I think that it is a matter of accepting the agreement among those are usually very well qualified and involved in climate research. Then we can look at some of the evidence for ourselves, consider the objections that have been put and the answers of the relevant scientists. For example, there was a contention that the mean ocean temperatures were falling, and that there was lags and leads with the level of atmospheric CO2 with temperature. I just read the relevant answers and form my opinion on that basis.

I would like to think that I would be swayed by the empirical evidence anyway, but I suppose I am predisposed not to deny the global warming. Robert Manne it is related to the left-right polarity in political ideology reminding us of the difficulty that some of those on the left had with accepting the worst features of the Soviet Government. Cultural cognition theory may well explain what is going on.

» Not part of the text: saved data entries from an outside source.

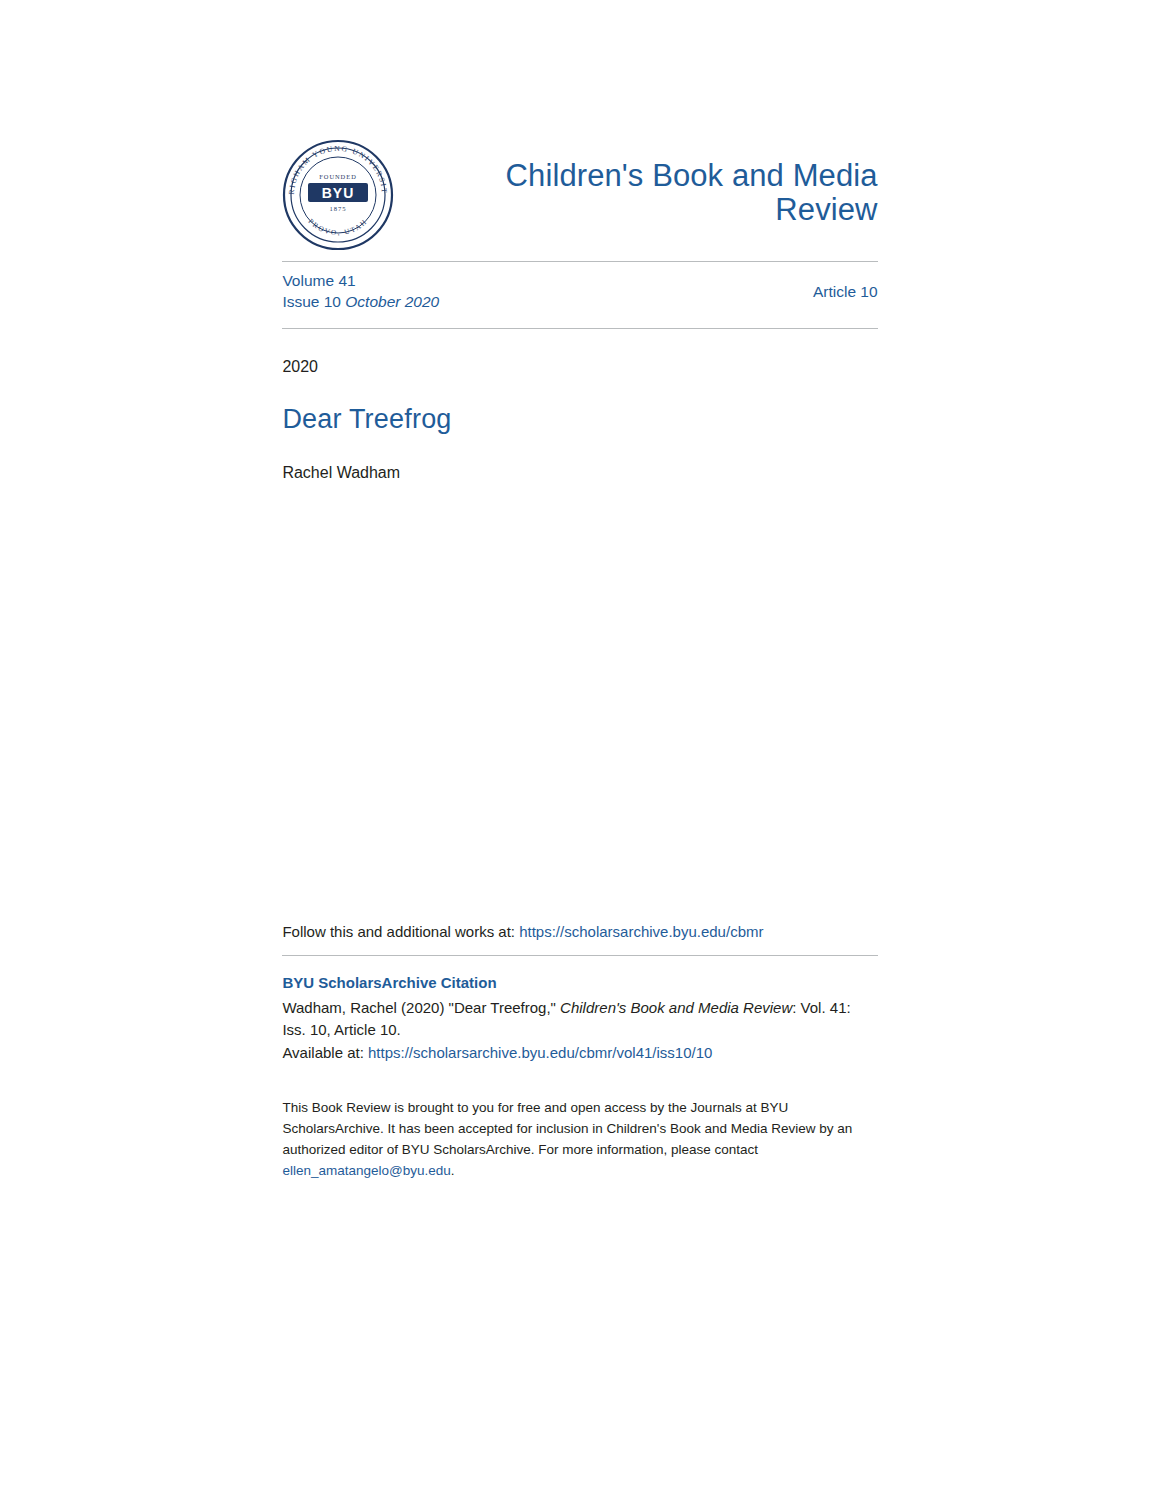BRIGHAM YOUNG UNIVERSITY PROVO, UTAH FOUNDED BYU 1875
Children's Book and Media Review
Volume 41 Issue 10 October 2020
Article 10
2020
Dear Treefrog
Rachel Wadham
Follow this and additional works at: https://scholarsarchive.byu.edu/cbmr
BYU ScholarsArchive Citation Wadham, Rachel (2020) "Dear Treefrog," Children's Book and Media Review: Vol. 41: Iss. 10, Article 10.
Available at: https://scholarsarchive.byu.edu/cbmr/vol41/iss10/10
This Book Review is brought to you for free and open access by the Journals at BYU ScholarsArchive. It has been accepted for inclusion in Children's Book and Media Review by an authorized editor of BYU ScholarsArchive. For more information, please contact ellen_amatangelo@byu.edu.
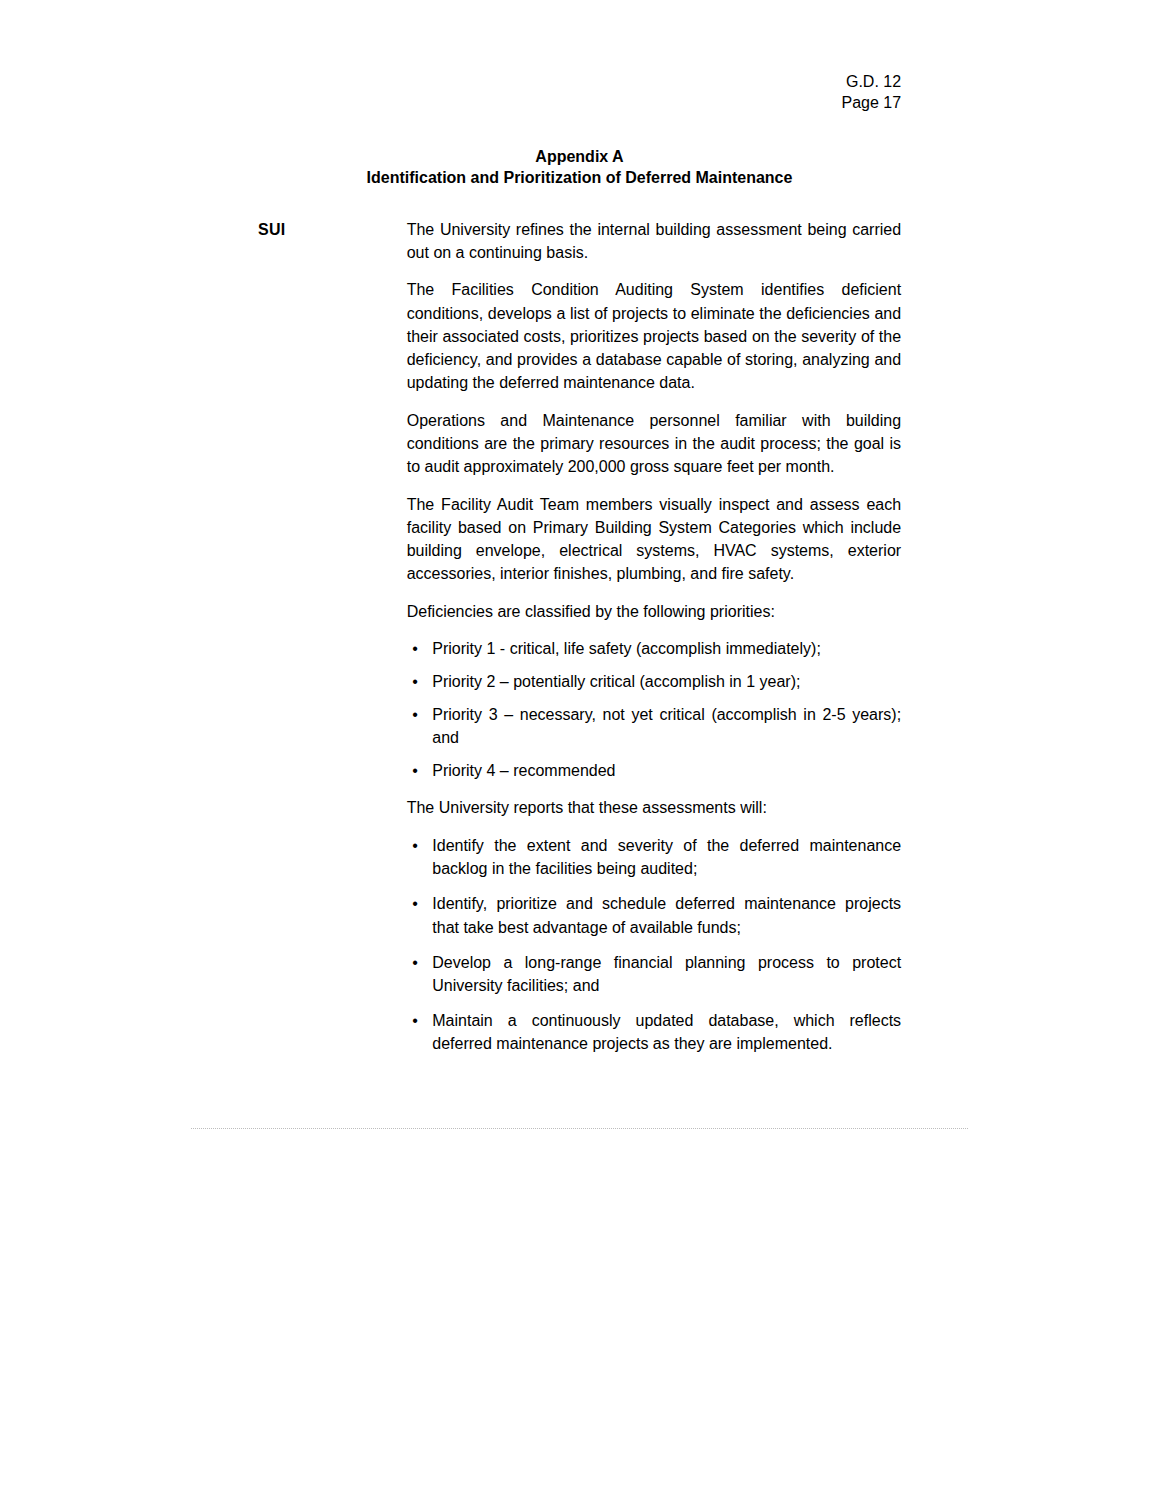G.D. 12
Page 17
Appendix A
Identification and Prioritization of Deferred Maintenance
SUI
The University refines the internal building assessment being carried out on a continuing basis.
The Facilities Condition Auditing System identifies deficient conditions, develops a list of projects to eliminate the deficiencies and their associated costs, prioritizes projects based on the severity of the deficiency, and provides a database capable of storing, analyzing and updating the deferred maintenance data.
Operations and Maintenance personnel familiar with building conditions are the primary resources in the audit process; the goal is to audit approximately 200,000 gross square feet per month.
The Facility Audit Team members visually inspect and assess each facility based on Primary Building System Categories which include building envelope, electrical systems, HVAC systems, exterior accessories, interior finishes, plumbing, and fire safety.
Deficiencies are classified by the following priorities:
Priority 1 - critical, life safety (accomplish immediately);
Priority 2 – potentially critical (accomplish in 1 year);
Priority 3 – necessary, not yet critical (accomplish in 2-5 years); and
Priority 4 – recommended
The University reports that these assessments will:
Identify the extent and severity of the deferred maintenance backlog in the facilities being audited;
Identify, prioritize and schedule deferred maintenance projects that take best advantage of available funds;
Develop a long-range financial planning process to protect University facilities; and
Maintain a continuously updated database, which reflects deferred maintenance projects as they are implemented.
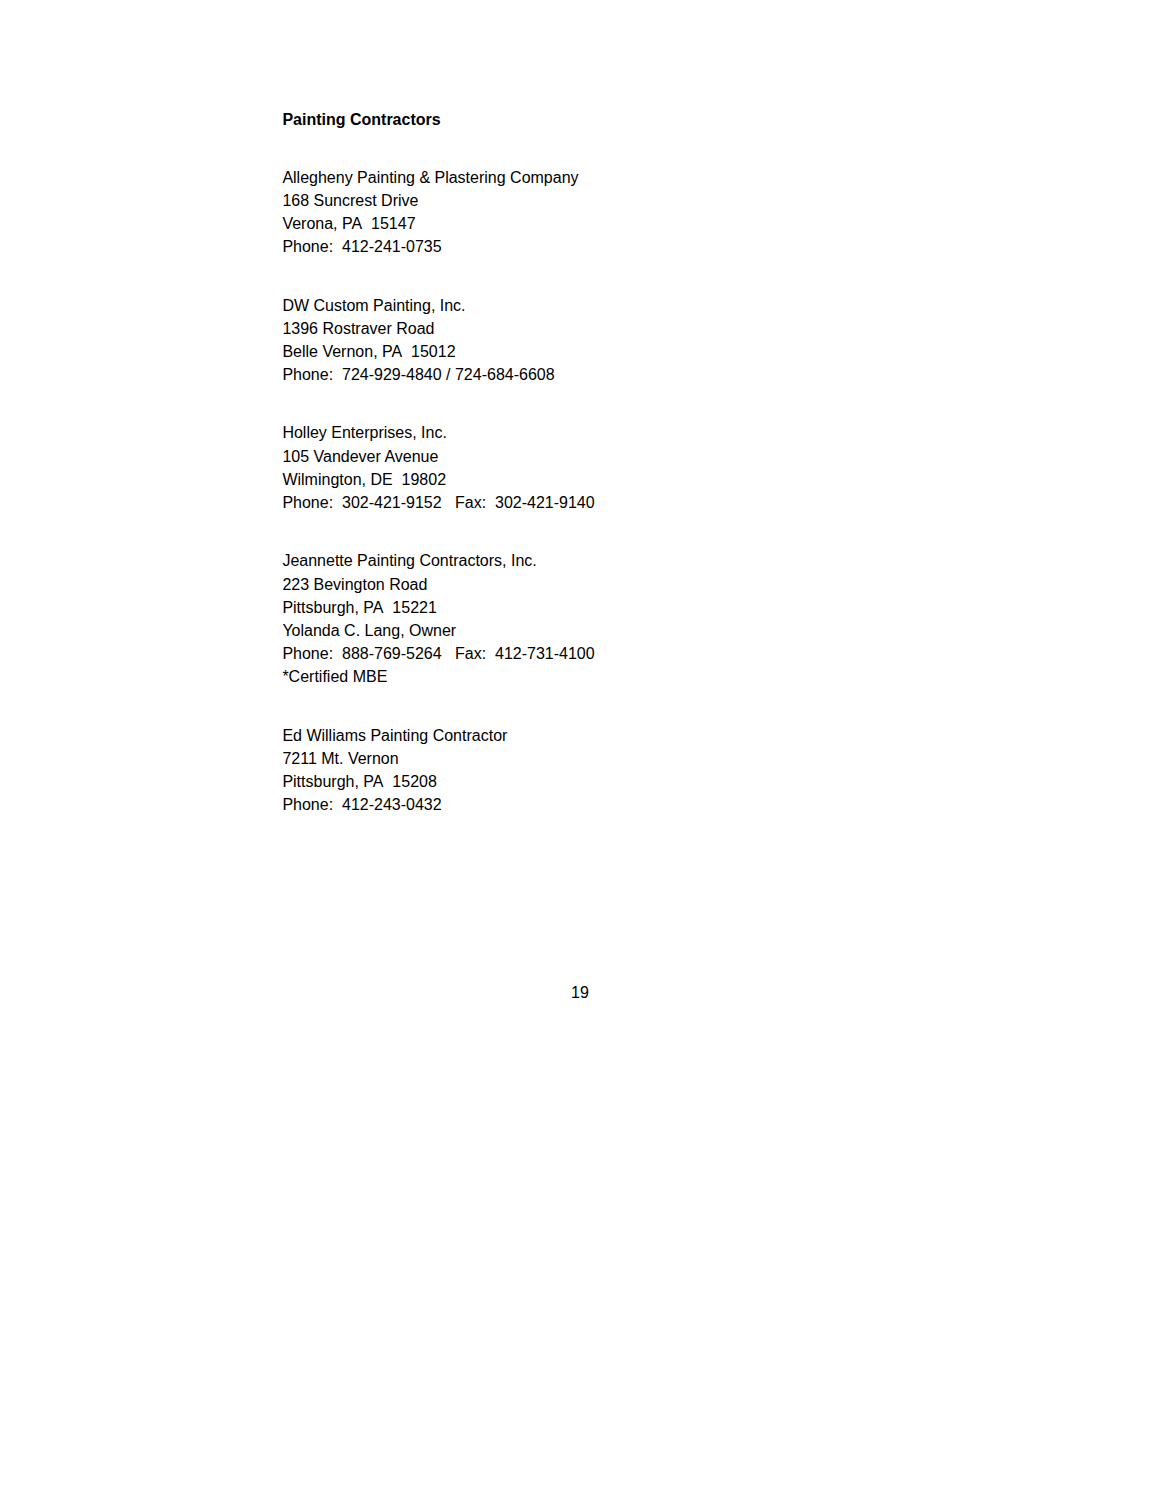Painting Contractors
Allegheny Painting & Plastering Company
168 Suncrest Drive
Verona, PA 15147
Phone: 412-241-0735
DW Custom Painting, Inc.
1396 Rostraver Road
Belle Vernon, PA 15012
Phone: 724-929-4840 / 724-684-6608
Holley Enterprises, Inc.
105 Vandever Avenue
Wilmington, DE 19802
Phone: 302-421-9152 Fax: 302-421-9140
Jeannette Painting Contractors, Inc.
223 Bevington Road
Pittsburgh, PA 15221
Yolanda C. Lang, Owner
Phone: 888-769-5264 Fax: 412-731-4100
*Certified MBE
Ed Williams Painting Contractor
7211 Mt. Vernon
Pittsburgh, PA 15208
Phone: 412-243-0432
19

The problem is that when we are in denial we are less likely to consider things in a rational and considered way. It is OK to be sceptical but if a good explanation is provided, on what basis can I have to continue to reject the proposition. What I have notice about the denialist position that for example read at The Drum is that they typically ignore or don’t look at the alternative explanations.

What I am saying is that the warmist find it easier to consider the issue of climate change because they do not emotional stake in rejecting the scientist consensus, or are those people discipline to accept the facts as they are.

I welcome anybody who raises an objection to the case and then go and see what can be said about it. I take exception to people, such as Christopher Monckton, who claim expertise but do not acknowledge their mistakes and inconsistencies. I also take exception to the PR campaign waged by the vested interests.

Robert Manne does not demonize people. He points out some denialists are otherwise smart people. I think it is, as he suggest, political ideology and world view that explains emotion in the argument. One hopes that scientists involved in climate research are evaluating the evidence, and while there may be suggestions to the contrary there is no scientific studies that would support those contentions.

Naomi Oreskes deals with the contention that environmentalism is socialism by another name in the second part of her UOQ talk.